Çaresizlik

Ama en küçük bir umut kırıntısında da ortadan yok olur.

Benim için çaresizlik dünyanın en kötü ve korkunç hissidir. Yapacak hiçbir şeyin yok. Çözümün yok, kaçışın yok, yolun yok, hiçbir şeyin yok. Olaylar öyle bir hal alıyor ki ortada kalıyorsun sadece çünkü ne yapman gerektiğini, nereye gitmen gerektiğini, ne demen gerektiğini bilemez hale geliyorsun. Ağzını açsan ne diyeceksin, adım atsan nereye gideceksin.
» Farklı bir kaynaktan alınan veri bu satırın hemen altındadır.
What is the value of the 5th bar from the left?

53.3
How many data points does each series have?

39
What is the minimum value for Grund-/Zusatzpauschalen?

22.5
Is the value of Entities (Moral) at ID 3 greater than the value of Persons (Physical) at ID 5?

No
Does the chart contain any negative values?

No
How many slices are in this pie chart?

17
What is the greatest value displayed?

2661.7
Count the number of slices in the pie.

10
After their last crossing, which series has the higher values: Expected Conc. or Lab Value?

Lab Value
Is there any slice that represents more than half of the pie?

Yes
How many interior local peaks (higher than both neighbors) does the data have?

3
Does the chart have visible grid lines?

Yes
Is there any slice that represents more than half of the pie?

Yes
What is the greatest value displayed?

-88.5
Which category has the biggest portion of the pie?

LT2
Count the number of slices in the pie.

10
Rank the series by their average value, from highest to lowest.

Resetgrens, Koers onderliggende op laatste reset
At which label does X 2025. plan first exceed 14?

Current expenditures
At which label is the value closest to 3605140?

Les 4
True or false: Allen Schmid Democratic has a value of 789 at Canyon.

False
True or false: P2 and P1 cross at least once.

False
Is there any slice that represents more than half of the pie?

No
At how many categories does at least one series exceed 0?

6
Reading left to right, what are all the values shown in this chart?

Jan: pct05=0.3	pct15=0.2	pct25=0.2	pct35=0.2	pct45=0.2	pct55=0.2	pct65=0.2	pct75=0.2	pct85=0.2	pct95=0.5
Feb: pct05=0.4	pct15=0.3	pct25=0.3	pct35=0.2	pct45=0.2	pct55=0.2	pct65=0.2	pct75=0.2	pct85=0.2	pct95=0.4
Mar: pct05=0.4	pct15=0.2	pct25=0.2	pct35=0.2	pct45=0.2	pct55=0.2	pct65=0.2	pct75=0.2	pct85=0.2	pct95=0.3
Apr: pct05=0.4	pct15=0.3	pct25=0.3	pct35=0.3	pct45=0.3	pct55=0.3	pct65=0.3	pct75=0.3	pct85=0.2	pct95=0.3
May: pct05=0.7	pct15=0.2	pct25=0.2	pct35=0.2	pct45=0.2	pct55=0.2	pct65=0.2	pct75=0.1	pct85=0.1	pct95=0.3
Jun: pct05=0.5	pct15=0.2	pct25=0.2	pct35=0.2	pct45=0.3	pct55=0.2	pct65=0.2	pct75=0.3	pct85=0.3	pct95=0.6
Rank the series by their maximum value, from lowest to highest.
Çıkmaz sokak hepsi ve bu çıkmazlarda çaresizliği hissediyoruz. Kötü bir olay yaşayınca, çözüm yolu bulamayınca ama karşındakini de kaybetmek ya da kırmak istemediğinde ne demen gerektiğini ya da ne yapman gerektiğini bilmediğinde ortaya çıkan his çaresizliktir. Bazen susmak da gerekir, hiçbir şey yapmamak da ama çaresizlikten dolayı bazen hiçbir zaman değiştiremeyeceğimiz sonuçları elde ediyoruz. Hiç beklemediğiniz bir durumu yaşadığınızda sadece şaşırınca bir şey olmuyor çünkü insanlar sizden cevap, tepki bekliyor. Bir şeyler ile mücadele edemeyince de çaresizlik hissediliyor. Çok yorulduğunuzda, üstesinden geleceğinizi düşündüğünüz bir durumun altında ezildiğinizde, birini fiziken ve ruhen kaybettiğinizde, bir olay ile nasıl baş edeceğinizi bilmeyince, baş edemediğinizde ve bunlar hakkında konuşcak veya danışacak biri olmadığında ortaya çıkan his sadece çaresizliktir. Zaman durur, her şey durur çünkü öyle olmasını istersiniz. O kadar yoğun bir duygu ki ölecek gibi hissettiğiniz gecelere sebep olur ama en küçük bir umut kırıntısında da ortadan yok olur. Tabii o umut sonucunda yine umutsuzluk olunca bu sefer de çaresizlik daha da kötü bir şekilde yüzünüze çarpar. Ortadan gitmesi çok kolay olduğu gibi geri gelmesi de çok kolay.